Saturday, May 12, 2012

DE DOE unveils a teacher incentive program with no rules, no benchmarks, and an $8.2 million price tag

DOE's Christopher
Ruzkowski, who will
be administering the
rather vaguely described
program for awarding
teacher bonuses.
So DOE announces
the names of schools that will be eligible to participate in a teacher bonus-pay program for schools with high needs were announced Friday by the state Department of Education.
Of course, a few of the details are a bit vague:
The $8.2 million, three-year program is meant to help reward and attract teachers to challenged schools in Delaware. Thirty schools were named by the state as eligible for the program, which will award a $10,000 bonus to certain teachers in these schools who meet yet-to-be-defined student test score goals set by the state. 
So, we're going spend $8.2 million to do something--we just haven't figured out how much of it you have to do:
Among the unanswered questions are what specific criteria will be used to determine which teachers will be eligible for the bonus.
Oh, and even if you sign up for the program, we reserve the right to change the rules in the middle:
The state is also not committing to keeping the rules for the program the same every year because state officials want to be able to make changes based on "lessons learned" as the state embarks on this new program, he said.
There's also, obviously, a significant amount of State intrusion and monitoring that will come along with this program.  How can you tell?  Try this:
It's up to school districts and charters to decide if they wish to participate by the end of this month. If they don't, their teachers will not be eligible for the bonus.
If this were a straightforward bonus-for-performance program, where we tested your students at the begining and at the end, and then sent you a check if you hit the targets, no school district in its right mind would have any qualms about signing up on the dotted line.

But that's obviously not what's going to happen.  At a guess, there will be required trainings that pull these teachers out of their classrooms, consultants they're required to meet on at least a biweekly basis, specific state-mandated strategies they will be "encouraged" to use, pressure to take time away from other activities/coursework to over-emphasize Math and English, and a loss of control by building-level administrators over their own teachers.

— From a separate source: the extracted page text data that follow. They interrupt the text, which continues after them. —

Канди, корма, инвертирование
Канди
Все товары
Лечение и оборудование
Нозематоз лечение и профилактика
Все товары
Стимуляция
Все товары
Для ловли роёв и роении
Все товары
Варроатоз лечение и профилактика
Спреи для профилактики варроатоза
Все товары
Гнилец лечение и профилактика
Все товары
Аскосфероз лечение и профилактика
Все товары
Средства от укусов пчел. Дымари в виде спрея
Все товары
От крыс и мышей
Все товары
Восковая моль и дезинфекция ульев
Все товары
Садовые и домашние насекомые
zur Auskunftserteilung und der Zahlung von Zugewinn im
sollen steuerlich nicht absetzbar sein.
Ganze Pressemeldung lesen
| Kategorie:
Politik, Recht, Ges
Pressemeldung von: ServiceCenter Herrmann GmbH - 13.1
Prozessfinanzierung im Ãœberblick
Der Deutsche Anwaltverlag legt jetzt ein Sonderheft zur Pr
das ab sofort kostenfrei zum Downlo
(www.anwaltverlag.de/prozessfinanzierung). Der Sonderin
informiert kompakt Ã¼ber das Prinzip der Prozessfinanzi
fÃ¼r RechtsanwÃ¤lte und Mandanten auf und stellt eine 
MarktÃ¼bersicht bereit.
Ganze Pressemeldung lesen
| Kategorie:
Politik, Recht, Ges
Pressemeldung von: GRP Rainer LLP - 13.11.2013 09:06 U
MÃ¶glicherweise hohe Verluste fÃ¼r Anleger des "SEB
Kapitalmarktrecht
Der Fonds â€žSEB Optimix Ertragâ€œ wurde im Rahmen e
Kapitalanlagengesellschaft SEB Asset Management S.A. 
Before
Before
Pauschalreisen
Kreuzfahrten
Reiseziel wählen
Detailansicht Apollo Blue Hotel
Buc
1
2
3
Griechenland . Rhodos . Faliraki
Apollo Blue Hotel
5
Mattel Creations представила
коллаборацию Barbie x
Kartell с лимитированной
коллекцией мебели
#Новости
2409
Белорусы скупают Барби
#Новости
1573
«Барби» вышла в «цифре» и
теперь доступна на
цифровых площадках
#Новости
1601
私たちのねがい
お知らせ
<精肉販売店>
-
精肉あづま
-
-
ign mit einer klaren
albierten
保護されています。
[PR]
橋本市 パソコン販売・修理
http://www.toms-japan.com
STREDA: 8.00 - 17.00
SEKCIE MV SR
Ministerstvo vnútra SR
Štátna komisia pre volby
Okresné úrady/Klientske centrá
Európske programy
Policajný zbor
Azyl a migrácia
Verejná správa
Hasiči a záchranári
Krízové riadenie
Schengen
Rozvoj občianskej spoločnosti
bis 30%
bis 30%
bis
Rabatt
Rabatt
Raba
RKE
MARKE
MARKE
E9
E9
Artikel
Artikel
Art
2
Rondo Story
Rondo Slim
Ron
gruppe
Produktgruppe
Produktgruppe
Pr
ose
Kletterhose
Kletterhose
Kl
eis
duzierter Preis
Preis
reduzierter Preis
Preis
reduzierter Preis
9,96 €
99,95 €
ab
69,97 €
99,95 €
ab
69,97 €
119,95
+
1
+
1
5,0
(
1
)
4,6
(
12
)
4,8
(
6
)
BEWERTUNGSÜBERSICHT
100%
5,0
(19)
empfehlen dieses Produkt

No, nothing in the article says that, but I have been working around these programs for two decades, and I'm quite willing to bet the farm that all of these things (and more!) are written into the program, because otherwise $8.2 million is enough to pay 276 teachers $10K bonuses for three years running, and we all know that ain't gonna happen.

Oh, and one last note:  How did five charter schools make the list of "high-need" schools, to be included in this program?  I'm a charter school proponent, but the whole idea of charters is that they step outside the existing system and use their creativity and exemption from many of the normal bureaucratic rules to do innovative things.  Somehow, signing your charter school up as a high-need school seems sort of like . . . corporate welfare.
I couldn't find a photo
of Nichole Dobo flat-
out laughing, so I settled
for what appears to be
wry amusment.

Some days I wonder if we should charge Nichole Dobo an entertainment tax for the privilege of getting to write this stuff up.  As she sits in front of her keyboard, does she go for apparently unintentional irony herself, or does she just use quotes from well-meaning but clueless bureaucrats to highlight the incredible ineptitude on display here?

But it is important to say how thankful the rest of us are that Nichole still has the stomach to keep reporting on all this insanity.


john said...


There are holes in this program, you have hit a few. I will list out several more.

1) DDOE selects the schools, NOT all schools are eligible. In CSD THEY have selected 7 schools: Stubbs, Pulaksi, Bancroft, Bayard, Palmer,Oberle and Glasgow SHOULD we elect to participate in what the DOE calls a "significant opportunity for your district"

2) ONLY DCAS teachers grades 3-10 are eligible, so hard working,ultra professional K-2, and 11-12 teachers who bleed, sweat and teach their guts out in the same selected building are just simply ineligible, either because they chose the wrong grade, or because the principal assigned them to a non eligible grade.

3) In the case of CSD, the criteria for selecting the schools, by the DOE is such that multiple other schools teach children with ALL and more of the same challenges, yet those teachers are also, summarily ineligible due to DDOE rule.

4) Literally, the DOE in Mr. Ruszkowski's invitation to participate letter states, after asking for the district's confirmation of participation: "We will provide you with more information throughout the summer about the program, including how educators are selected and any other additional policies that govern the program's implementation"

I'll note the complete dearth of evidence that this money will
A) retain teachers
B) promote continued success
or most significantly
C) lead to sustained improvements in student acheivement

at a minimum, it will reward past performance that is correlative, but certainly not causative.

I wonder what teachers not eligible in and out of the building that are eligible might think? I also wonder about the system wide morale impacts to the idea of a high performing professional enterprise.

john said...


If a district elects not to participate, will the state make up lies, trash them in the press, and threaten to withhold the remainder of the RTTT $$?

Just askin'

Steve Newton said...


why do you keep asking questions that are not only rhetorical, but to which you already know the answers?

one does wonder how using less than 10% of this bounty money could have kept Laurel from having to lay off teachers . . . .

Hube said...

So, we're going spend $8.2 million to do something--we just haven't figured out how much of it you have to do

Sounds precisely like what happened when DE was awarded at that RTTT cash ...


Nancy Willing said...

Thanks for the photo of Christopher
Ruzkowski. I have been wondering who he was since that sweet bit of hotness sat down next to Paul Harrell over my right shoulder at the Imagine DE forum at Clayton Hall.

Between the long curls, the earring, the tanned chisel of that handsome profile and the giggling relationship with one of DDOE's top administrative reps, I just HAD to find out the identity of Harrell's youthful pal.

I mean, the two of them really misbehaved that night.

After Jason Bernal of the Texas Yes Prep Charter franchise relayed stats to the DE audience -- like %100 of his students are accepted to college I jotted down...cute guy behind me with Harrell screaming WHOOOO HOOOO. And they kept up a chatter with private jokes during the presentation that drew several stern looks and shuuuuuussssshes from me over the two hours I was there.

There is not too much in how the seven charters were chosen to surprise me when you take a look at who is sitting on these boards.

Steve nailed it by pointing out that the who's who in DEL have gone a beggin' for their slice of corporate welfare here and I can't help thinking that the well-documented fundraising skills of Paul Harrell will be an integral part of Jack's bundled campaign cash this election year.